__Directions for this task__. In the passage about the Collaborative Cancer Cloud, rewrite the part starting at "Hopefully, success of" and ending at "the doctor adds.", changing "diabetes" to "heart disease".
::: Exercise passage
Intel and the Knight Cancer Institute at Oregon Health & Science University have created a prototype collaborative platform to enable cancer precision medicine research across multiple institutions. Ultimately, the goal is to speed up genomic analysis so the care team can tailor a precision treatment plan for the patient within 24 hours.

While the cost of DNA sequencing continues to drop and molecular imaging is becoming more commonplace, much of the analysis work remains manual and can take six months or longer, according to Brian Druker, MD, director of the Knight Cancer Institute.
 
The platform called Collaborative Cancer Cloud uses existing public and private computing clouds and standardises research findings so information can be more easily shared. The new platform also uses a distributed model: researchers at different institutions can connect over a secure network without moving the data, yet the shareable cancer-treatment knowledge base grows.

"In large part, precision medicine is a data science. To maximise accuracy, doctors and researchers need to perform advanced computational analysis on massive data sets to discover which medication or combinations of medications will work best," Dr. Druker writes in an article at Fortune. "These data sets are so large — sequencing one person’s genome creates up to 1 terabyte of data, or the equivalent of 200,000 MP3 songs — that it is impractical to transfer them from one institution to another."

Intel announced the Collaborative Cancer Cloud in August and said it would open source components of it in 2016. It also said universities in Boston and Austin, Texas, will be joining the effort. "At this scale, doctors anywhere will be able to sit at their computers and access genomic and clinical data on millions of cancer patients, allowing them to design the best and most effective treatments for each," says Dr. Druker.

Hopefully, success of this initiative will lead to the creation of collaborative precision medicine clouds for diseases such as diabetes, Alzheimer’s, and autism, the doctor adds.
::::::
::: Records shown
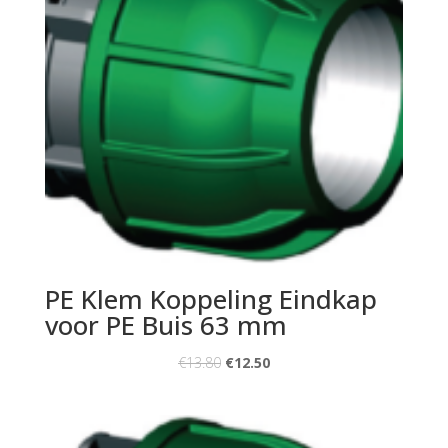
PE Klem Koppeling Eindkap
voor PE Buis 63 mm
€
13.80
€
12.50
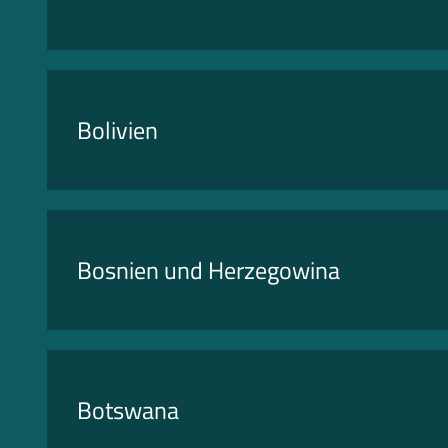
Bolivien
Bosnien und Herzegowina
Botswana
::::::
::: Records shown
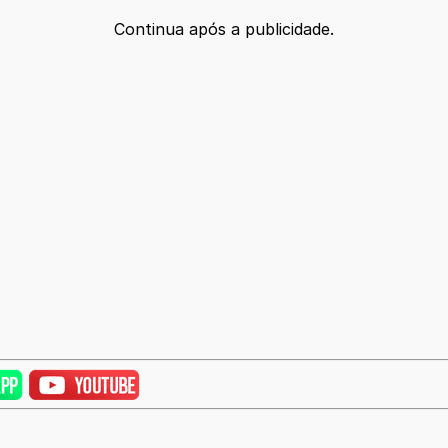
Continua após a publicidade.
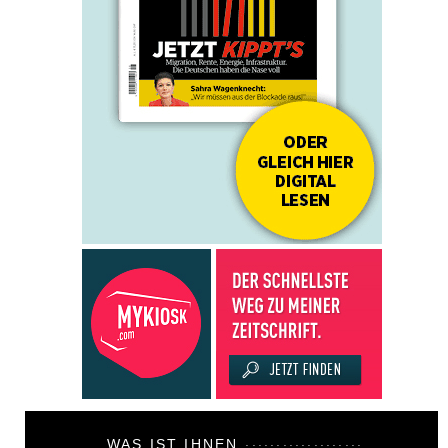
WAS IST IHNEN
::::::
__Task result__.
Hopefully, success of this initiative will lead to the creation of collaborative precision medicine clouds for diseases such as heart disease, Alzheimer’s, and autism, the doctor adds.